All well and good, especially given that it’s good for business if a league has a top dog for everyone else to aim at, which is a role Phoenix appears more than happy to play in the Championship.
Amid the club’s apparent surplus of riches, there is one question I have, though.
How do Moar and Junior Flemmings coexist and help Phoenix thrive the way it did this year?

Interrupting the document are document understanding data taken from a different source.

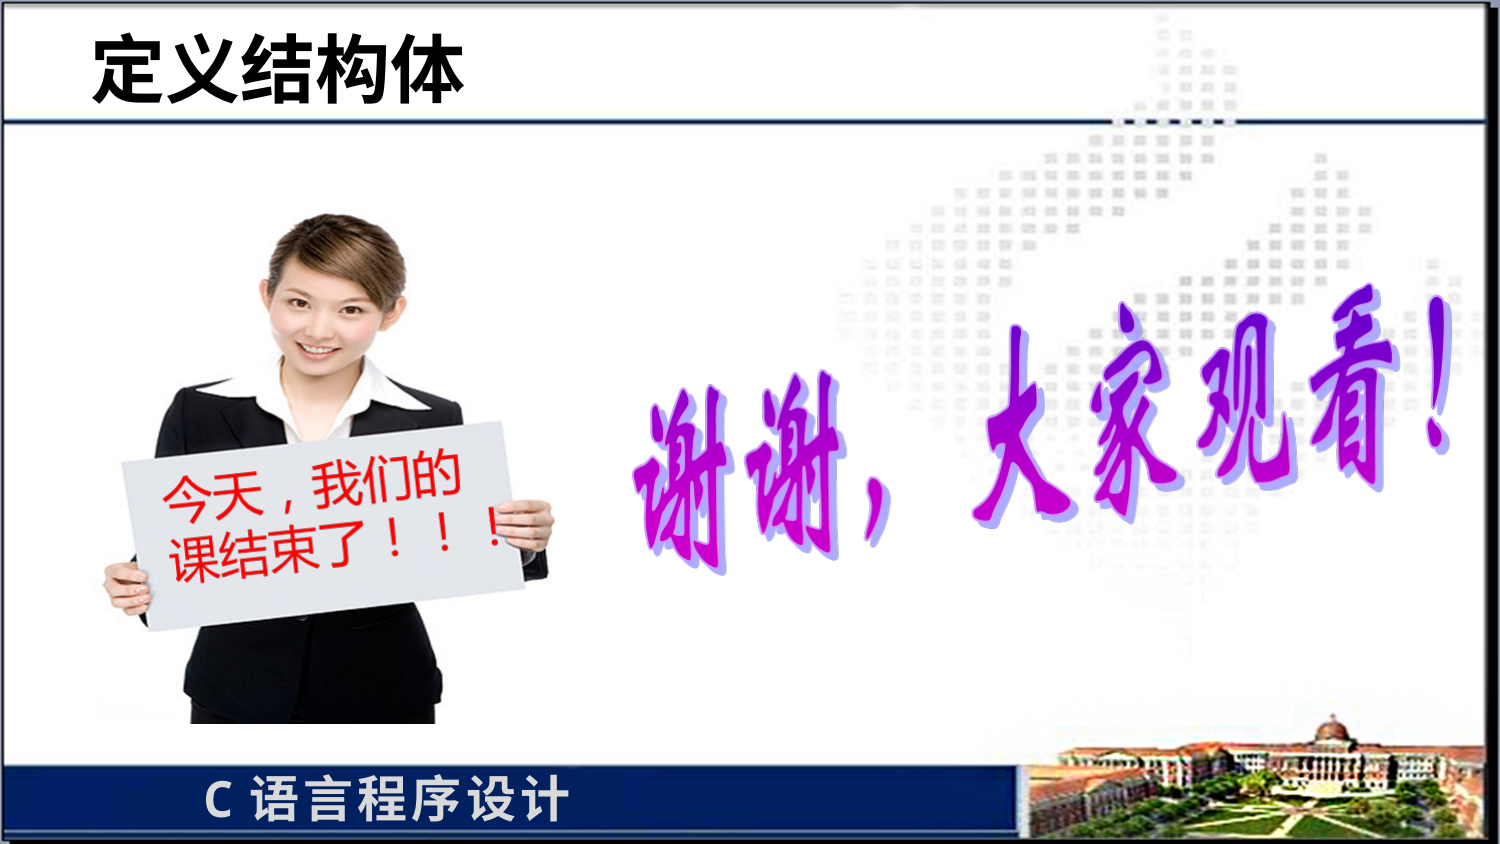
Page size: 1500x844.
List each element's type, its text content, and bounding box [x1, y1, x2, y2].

picture [0, 0, 1500, 844]
title 定义结构体 [75, 20, 1425, 115]
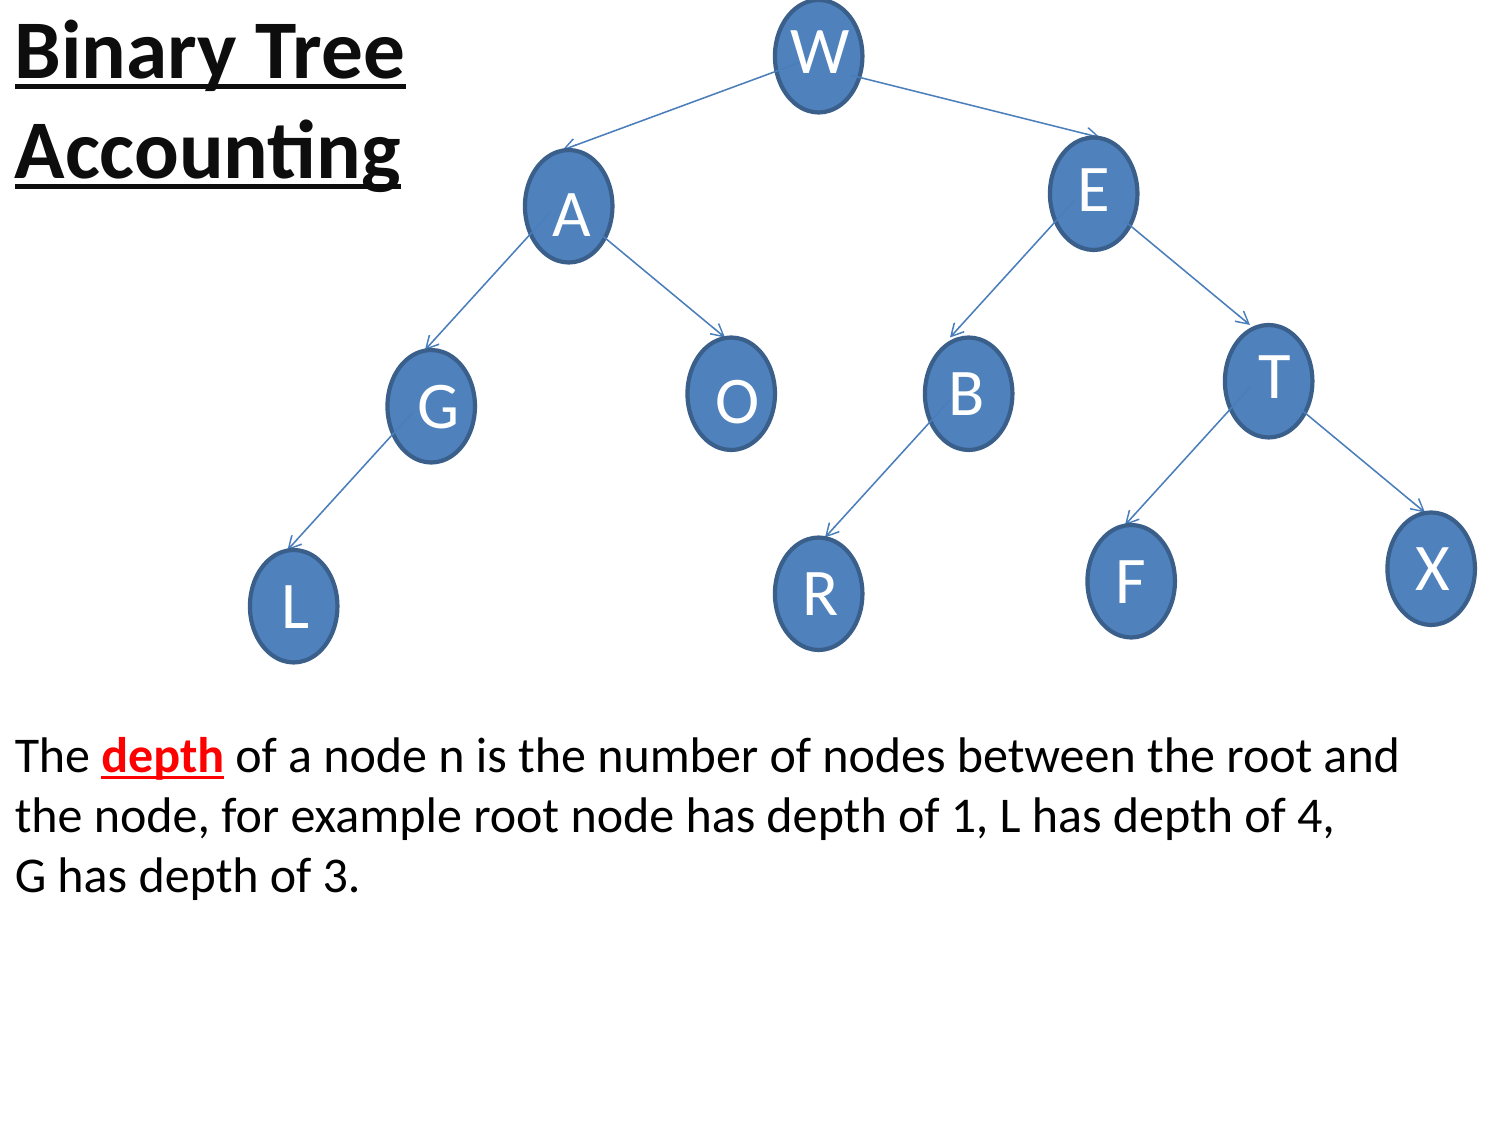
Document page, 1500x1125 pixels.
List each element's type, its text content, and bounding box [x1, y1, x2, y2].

text_box [685, 360, 700, 437]
text_box [247, 559, 340, 665]
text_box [818, 405, 957, 532]
text_box [1385, 535, 1462, 628]
text_box O [700, 349, 775, 445]
text_box [804, 95, 844, 115]
text_box L [266, 553, 325, 649]
text_box [385, 361, 402, 417]
text_box [922, 357, 933, 404]
text_box F [1100, 529, 1161, 624]
text_box X [1400, 516, 1465, 612]
text_box [787, 637, 850, 653]
text_box W [775, 0, 865, 95]
text_box [799, 535, 824, 541]
text_box [410, 350, 420, 354]
text_box [772, 551, 787, 636]
text_box Binary Tree Accounting [0, 0, 500, 203]
text_box The depth of a node n is the number of nodes between the root and the node, for example root node has depth of 1, L has depth of 4, G has depth of 3. [0, 715, 1463, 911]
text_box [949, 137, 1251, 338]
text_box R [787, 541, 854, 637]
text_box [854, 556, 865, 631]
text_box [849, 74, 1101, 138]
text_box [423, 449, 463, 465]
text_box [280, 418, 419, 544]
text_box [1110, 525, 1120, 529]
text_box [1429, 510, 1451, 516]
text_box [562, 62, 801, 151]
text_box [729, 335, 761, 349]
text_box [1124, 324, 1426, 526]
text_box B [933, 341, 1000, 437]
text_box [1085, 536, 1178, 640]
text_box G [402, 354, 475, 449]
text_box [960, 351, 1015, 453]
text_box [424, 149, 726, 351]
text_box [709, 445, 754, 453]
text_box [1465, 529, 1478, 609]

To be clear, I’m not questioning either player’s talent. In fact, they’re two of my favorite players to watch when they’re in full flight. You want exciting soccer, Moar and Flemmings should both be near the top of your list.
The problem, however, is that they would like to be essentially the same player. Both have a preferred role as an inverted left winger, which allows each to cut centrally onto their right foot and either combine with a teammate or find an open shooting lane.
Here are their numbers from last season.
|Player||Passes Forward||Passes Left||Passes Right||Passes Back||Total Shots in Penalty Area||Total Shots outside Penalty Area||Cross/Corners||Crosses/Corners Successful||Big Chance Created|
Here’s some more visual evidence of the capability both possess while operating on the left flank. (Phoenix fans, avert your eyes for the first one.)
Now, that’s not to say either player can’t operate on the right side, offering necessary balance to a system that was so successful with Adam Jahn on top and Solomon Asante pulling the strings centrally. Moar’s ability to take on defenders – the Spaniard went 93 of 154 (60.4 percent) in completed dribbles in 2019, compared to Flemmings’ 52 of 98 (53.1 percent) – and deliver could make him the more likely option to start on the right, with the possibility of switching flanks within the flow of play, riding the hot foot if necessary.
That, though, could come with its own man-management challenges for Head Coach Rick Schantz as he tries to keep two top talents happy and producing the way they’ve shown capable.
And if either Flemmings or Moar is pushed to the right side on a permanent basis, will they be able to produce the same numbers as this past season where they were predominantly in their preferred role? You only need to look at Flemmings’ 2018 season in Tampa Bay – where he was regularly switched between flanks and not given a consistent role in the side – to see how that ended up for both him and the club.
There’s a long way to go between now and the opening day of the 2020 season, which means there’s plenty of time for Rising FC to put in the optimal plan that will maximize both Moar and Flemmings’ abilities.
As of now, however, Rising FC’s first big signing of the offseason raises more questions than expectations.